This week, I wanted to share a poem about the Harvest Moon, which for those of us living the northern hemisphere, shone brightly this past Sunday & Monday nights. The Harvest Moon is an often mis-understood phenomena with various legends and stories about its meaning. The Harvest Moon comes only once a year, and is the full moon falling closest to the Autumnal Equinox (day of equal light and darkness, roughly speaking). Simply stated, the Harvest Moon is unique because there is less time between sunset and moonrise than during other full moon nights. The term “Harvest Moon” likely comes from the benefit to farmers of this continuous light during the busy harvest season.

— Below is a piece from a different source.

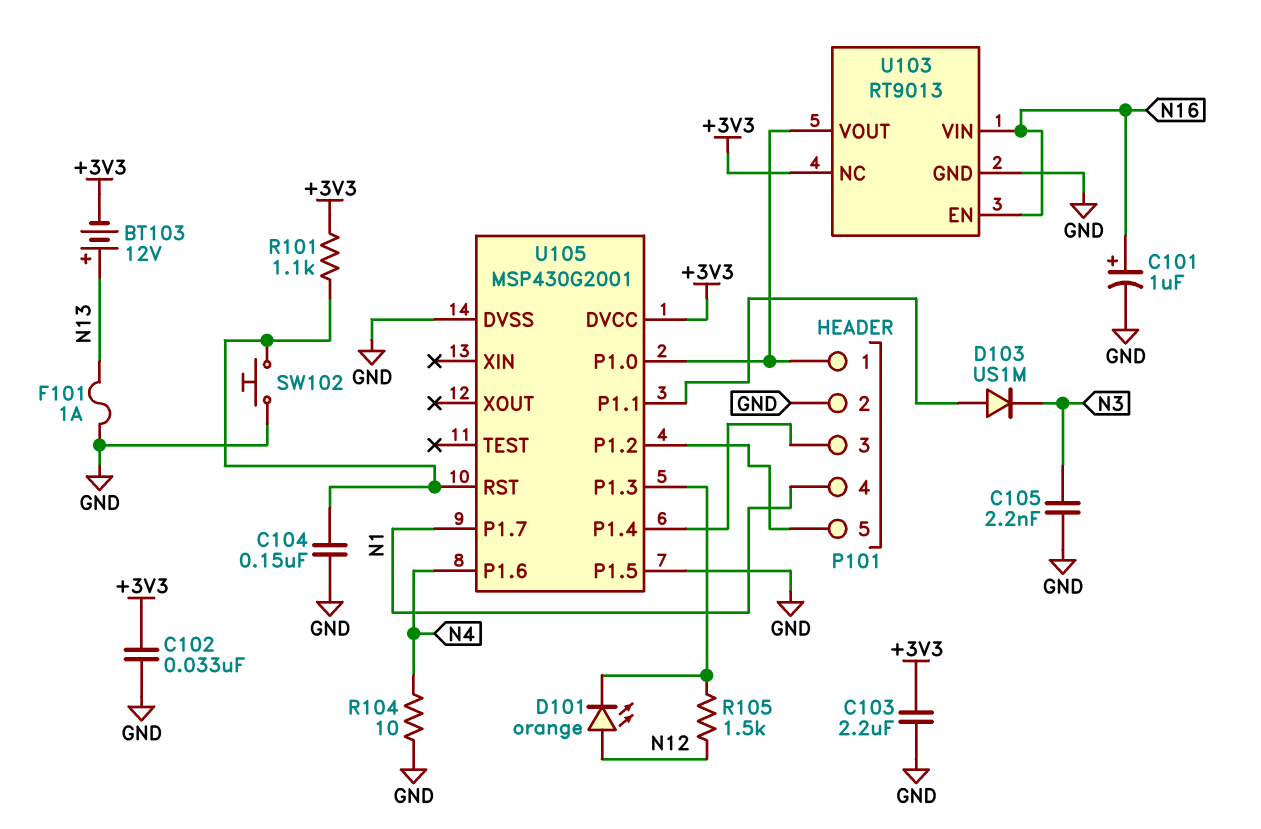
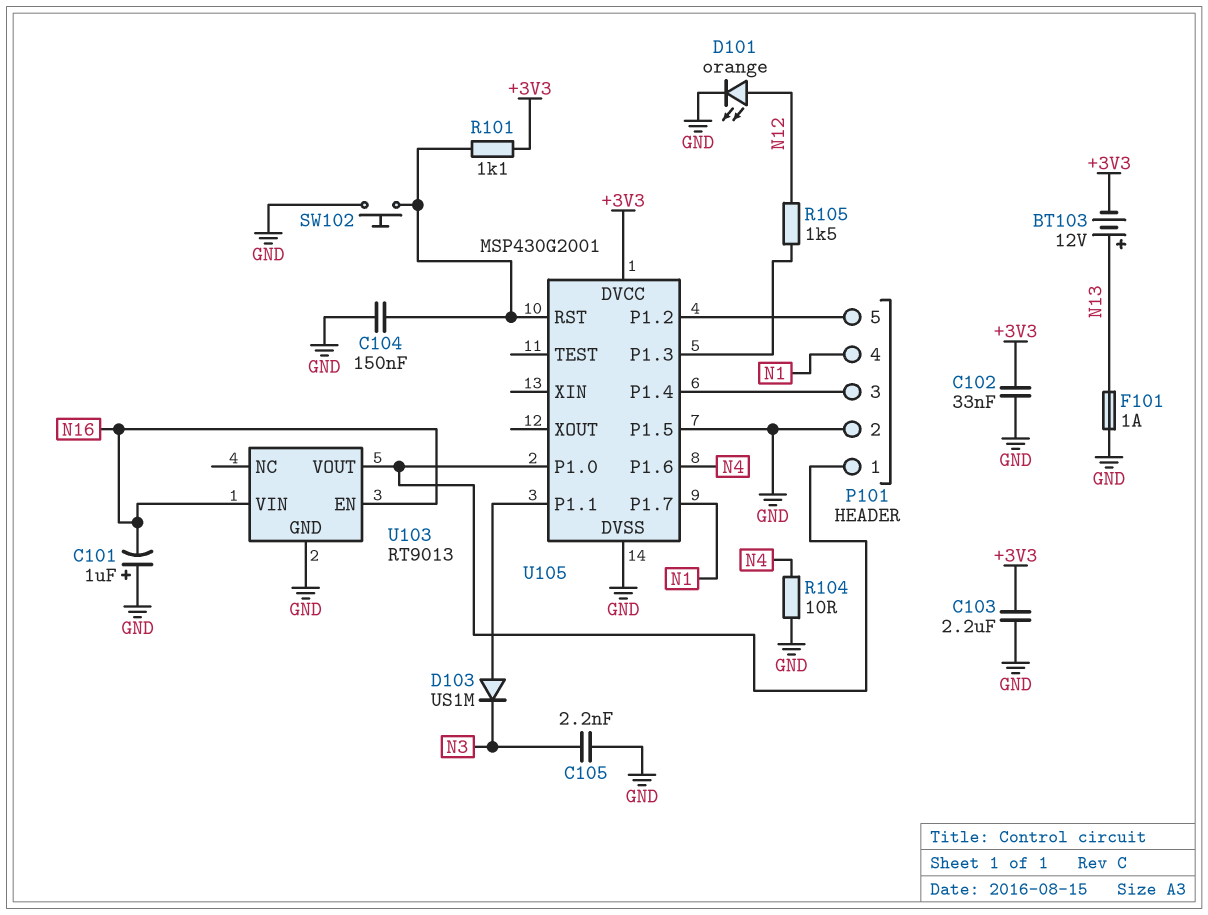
C101: 1uF (plus N16, minus GND) -> 1uF (plus GND, minus N16)
D101: LED orange (A N12, K U105/P1.3) -> LED orange (A N12, K GND)
U103 pin NC: +3V3 -> none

Henry Wadsworth Longfellow’s “The Harvest Moon” poem tells of what the Harvest Moon represents – a celebration of seasons and a marking of the passage of time using nature as a guide:
It is the Harvest Moon! On gilded vanes
And roofs of villages, on woodland crests
And their aerial neighborhoods of nests
Deserted, on the curtained window-panes
Of rooms where children sleep, on country lanes
And harvest-fields, its mystic splendor rests!
Gone are the birds that were our summer guests,
With the last sheaves return the laboring wains!
All things are symbols: the external shows
Of Nature have their image in the mind,
As flowers and fruits and falling of the leaves;
The song-birds leave us at the summer’s close,
Only the empty nests are left behind,
And pipings of the quail among the sheaves.